**Required action**
Using the data beneath, show every line that includes the word "ahol".

┌──

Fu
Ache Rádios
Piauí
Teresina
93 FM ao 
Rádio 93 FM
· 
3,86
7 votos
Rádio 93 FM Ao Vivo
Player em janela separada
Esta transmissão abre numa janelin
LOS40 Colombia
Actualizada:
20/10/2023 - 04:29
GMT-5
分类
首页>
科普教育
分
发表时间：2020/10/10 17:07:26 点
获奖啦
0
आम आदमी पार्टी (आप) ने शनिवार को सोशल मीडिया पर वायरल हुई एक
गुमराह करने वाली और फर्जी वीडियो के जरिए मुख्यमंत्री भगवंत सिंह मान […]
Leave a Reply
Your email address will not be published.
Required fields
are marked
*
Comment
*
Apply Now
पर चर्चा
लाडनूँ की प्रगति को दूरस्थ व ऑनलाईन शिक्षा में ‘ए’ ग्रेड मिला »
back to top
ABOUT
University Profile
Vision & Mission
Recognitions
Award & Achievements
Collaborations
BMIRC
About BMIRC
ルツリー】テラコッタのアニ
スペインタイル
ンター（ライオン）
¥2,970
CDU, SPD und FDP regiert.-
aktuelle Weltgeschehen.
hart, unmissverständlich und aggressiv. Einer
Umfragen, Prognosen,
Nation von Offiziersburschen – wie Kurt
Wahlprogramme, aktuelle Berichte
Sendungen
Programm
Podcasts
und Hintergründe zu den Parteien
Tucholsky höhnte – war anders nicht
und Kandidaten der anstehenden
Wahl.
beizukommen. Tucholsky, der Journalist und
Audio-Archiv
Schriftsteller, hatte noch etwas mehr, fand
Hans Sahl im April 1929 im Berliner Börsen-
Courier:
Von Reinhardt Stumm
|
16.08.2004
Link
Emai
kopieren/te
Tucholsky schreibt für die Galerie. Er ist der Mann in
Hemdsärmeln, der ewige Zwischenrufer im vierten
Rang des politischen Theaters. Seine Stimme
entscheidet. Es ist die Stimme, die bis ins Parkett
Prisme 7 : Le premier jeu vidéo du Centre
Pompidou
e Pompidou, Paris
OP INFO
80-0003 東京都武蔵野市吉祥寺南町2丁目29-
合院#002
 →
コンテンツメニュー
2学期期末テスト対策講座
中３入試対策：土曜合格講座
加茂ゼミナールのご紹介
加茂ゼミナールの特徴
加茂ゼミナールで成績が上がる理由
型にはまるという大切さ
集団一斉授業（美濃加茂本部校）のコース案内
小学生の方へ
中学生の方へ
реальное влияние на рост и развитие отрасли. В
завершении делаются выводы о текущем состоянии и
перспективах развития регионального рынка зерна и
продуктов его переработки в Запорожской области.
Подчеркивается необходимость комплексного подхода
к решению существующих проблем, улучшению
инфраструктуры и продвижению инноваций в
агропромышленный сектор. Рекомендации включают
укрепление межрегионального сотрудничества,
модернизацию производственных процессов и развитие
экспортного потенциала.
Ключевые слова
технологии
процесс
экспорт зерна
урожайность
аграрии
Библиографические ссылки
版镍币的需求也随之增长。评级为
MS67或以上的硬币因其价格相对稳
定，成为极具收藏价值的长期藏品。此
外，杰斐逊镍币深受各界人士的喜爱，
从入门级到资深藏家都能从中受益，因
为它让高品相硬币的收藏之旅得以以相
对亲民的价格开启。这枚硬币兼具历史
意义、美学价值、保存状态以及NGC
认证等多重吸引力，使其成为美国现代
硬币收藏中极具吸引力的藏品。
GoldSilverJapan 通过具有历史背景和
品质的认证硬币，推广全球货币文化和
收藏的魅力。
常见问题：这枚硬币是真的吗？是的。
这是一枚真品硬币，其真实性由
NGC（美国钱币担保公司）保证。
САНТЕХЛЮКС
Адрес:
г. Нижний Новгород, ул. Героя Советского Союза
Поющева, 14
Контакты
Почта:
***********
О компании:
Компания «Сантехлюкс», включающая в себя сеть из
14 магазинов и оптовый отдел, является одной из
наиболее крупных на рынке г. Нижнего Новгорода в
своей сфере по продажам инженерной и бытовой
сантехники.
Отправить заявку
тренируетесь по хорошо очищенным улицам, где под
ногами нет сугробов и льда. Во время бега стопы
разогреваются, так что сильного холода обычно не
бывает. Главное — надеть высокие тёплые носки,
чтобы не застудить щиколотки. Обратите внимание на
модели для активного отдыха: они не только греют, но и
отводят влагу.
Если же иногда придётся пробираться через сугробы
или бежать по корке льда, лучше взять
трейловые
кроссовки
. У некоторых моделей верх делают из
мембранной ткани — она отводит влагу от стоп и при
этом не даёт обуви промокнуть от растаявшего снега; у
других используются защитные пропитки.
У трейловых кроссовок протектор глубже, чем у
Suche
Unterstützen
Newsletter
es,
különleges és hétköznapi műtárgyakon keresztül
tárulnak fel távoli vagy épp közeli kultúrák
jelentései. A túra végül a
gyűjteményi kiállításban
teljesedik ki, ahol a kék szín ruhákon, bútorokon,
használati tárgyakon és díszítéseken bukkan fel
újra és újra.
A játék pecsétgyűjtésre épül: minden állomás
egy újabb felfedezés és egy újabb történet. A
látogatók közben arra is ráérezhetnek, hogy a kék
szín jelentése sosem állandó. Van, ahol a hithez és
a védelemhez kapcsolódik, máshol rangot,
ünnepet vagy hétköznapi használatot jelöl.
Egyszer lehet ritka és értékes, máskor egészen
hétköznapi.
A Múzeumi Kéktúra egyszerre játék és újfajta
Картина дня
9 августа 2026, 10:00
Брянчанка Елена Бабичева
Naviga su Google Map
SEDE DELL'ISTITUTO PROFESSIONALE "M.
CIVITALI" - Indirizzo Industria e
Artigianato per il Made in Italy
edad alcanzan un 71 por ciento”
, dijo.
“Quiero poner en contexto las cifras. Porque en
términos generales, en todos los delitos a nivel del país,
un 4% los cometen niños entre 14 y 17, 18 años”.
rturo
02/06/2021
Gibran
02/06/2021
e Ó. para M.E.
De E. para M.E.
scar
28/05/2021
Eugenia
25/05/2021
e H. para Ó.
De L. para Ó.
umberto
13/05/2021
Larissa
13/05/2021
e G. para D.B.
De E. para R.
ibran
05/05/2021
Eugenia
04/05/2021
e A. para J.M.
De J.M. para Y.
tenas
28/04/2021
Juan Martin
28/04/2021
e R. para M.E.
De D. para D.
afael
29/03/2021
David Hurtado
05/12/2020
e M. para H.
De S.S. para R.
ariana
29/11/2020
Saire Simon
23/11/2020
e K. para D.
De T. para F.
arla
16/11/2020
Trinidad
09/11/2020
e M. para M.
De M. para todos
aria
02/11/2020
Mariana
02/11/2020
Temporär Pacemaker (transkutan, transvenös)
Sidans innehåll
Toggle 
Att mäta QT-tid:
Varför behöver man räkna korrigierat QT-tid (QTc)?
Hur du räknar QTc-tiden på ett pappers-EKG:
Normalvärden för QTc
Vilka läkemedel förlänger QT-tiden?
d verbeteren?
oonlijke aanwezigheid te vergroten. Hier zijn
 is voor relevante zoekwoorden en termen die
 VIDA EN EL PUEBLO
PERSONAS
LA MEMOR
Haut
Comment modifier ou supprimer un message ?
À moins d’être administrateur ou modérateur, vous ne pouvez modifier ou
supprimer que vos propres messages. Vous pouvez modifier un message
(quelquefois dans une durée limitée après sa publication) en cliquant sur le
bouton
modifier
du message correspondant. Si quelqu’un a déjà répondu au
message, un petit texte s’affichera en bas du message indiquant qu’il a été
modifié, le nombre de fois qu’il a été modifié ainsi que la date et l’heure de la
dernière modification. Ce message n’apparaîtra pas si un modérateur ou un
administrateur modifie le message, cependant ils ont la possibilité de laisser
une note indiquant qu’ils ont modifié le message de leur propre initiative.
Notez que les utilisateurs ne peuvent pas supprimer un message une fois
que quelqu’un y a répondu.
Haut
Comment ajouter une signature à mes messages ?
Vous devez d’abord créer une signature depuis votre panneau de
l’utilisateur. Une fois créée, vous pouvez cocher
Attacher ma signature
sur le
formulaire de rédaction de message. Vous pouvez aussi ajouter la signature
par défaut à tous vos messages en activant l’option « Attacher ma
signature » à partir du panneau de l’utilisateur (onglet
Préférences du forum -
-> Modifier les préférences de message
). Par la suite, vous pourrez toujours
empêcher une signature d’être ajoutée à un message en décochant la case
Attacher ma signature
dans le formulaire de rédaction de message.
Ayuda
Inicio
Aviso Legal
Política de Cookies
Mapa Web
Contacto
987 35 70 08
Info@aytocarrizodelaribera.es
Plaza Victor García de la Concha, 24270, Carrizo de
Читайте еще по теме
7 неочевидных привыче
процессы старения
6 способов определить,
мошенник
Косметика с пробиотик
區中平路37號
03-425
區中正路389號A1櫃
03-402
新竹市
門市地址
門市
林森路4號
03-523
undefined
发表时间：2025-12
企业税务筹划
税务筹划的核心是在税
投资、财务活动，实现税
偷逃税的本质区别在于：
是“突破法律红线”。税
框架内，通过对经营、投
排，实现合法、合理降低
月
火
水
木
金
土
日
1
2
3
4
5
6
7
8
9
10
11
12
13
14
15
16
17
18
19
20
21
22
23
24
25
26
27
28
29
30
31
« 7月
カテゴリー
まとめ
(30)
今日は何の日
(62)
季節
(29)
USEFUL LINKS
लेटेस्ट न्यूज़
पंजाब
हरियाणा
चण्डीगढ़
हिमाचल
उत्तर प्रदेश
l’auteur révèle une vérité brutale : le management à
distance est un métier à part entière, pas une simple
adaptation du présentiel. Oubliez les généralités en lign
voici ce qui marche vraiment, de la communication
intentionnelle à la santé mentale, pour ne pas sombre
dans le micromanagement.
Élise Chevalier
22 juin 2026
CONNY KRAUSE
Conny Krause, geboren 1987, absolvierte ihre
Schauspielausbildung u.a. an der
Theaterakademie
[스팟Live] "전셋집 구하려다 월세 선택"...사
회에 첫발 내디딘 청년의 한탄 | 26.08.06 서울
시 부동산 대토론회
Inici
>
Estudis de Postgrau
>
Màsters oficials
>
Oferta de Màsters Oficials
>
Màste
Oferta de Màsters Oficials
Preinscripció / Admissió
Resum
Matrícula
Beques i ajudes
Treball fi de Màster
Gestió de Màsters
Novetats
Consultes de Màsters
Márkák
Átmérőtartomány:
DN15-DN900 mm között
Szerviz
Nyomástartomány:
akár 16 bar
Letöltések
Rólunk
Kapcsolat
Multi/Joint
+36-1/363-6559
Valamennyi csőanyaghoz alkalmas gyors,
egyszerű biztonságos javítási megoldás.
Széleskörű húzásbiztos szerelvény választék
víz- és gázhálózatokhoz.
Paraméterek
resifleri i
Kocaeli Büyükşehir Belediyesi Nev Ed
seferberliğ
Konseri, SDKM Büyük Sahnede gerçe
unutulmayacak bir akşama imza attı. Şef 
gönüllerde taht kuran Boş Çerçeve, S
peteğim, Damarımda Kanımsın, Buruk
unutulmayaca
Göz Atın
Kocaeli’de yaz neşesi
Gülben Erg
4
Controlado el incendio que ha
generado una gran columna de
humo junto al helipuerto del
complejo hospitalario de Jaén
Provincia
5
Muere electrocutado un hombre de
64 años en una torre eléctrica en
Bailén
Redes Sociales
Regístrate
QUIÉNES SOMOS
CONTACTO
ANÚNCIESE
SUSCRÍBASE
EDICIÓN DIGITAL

└──

**Expected answer**
teljesedik ki, ahol a kék szín ruhákon, bútorokon,
szín jelentése sosem állandó. Van, ahol a hithez és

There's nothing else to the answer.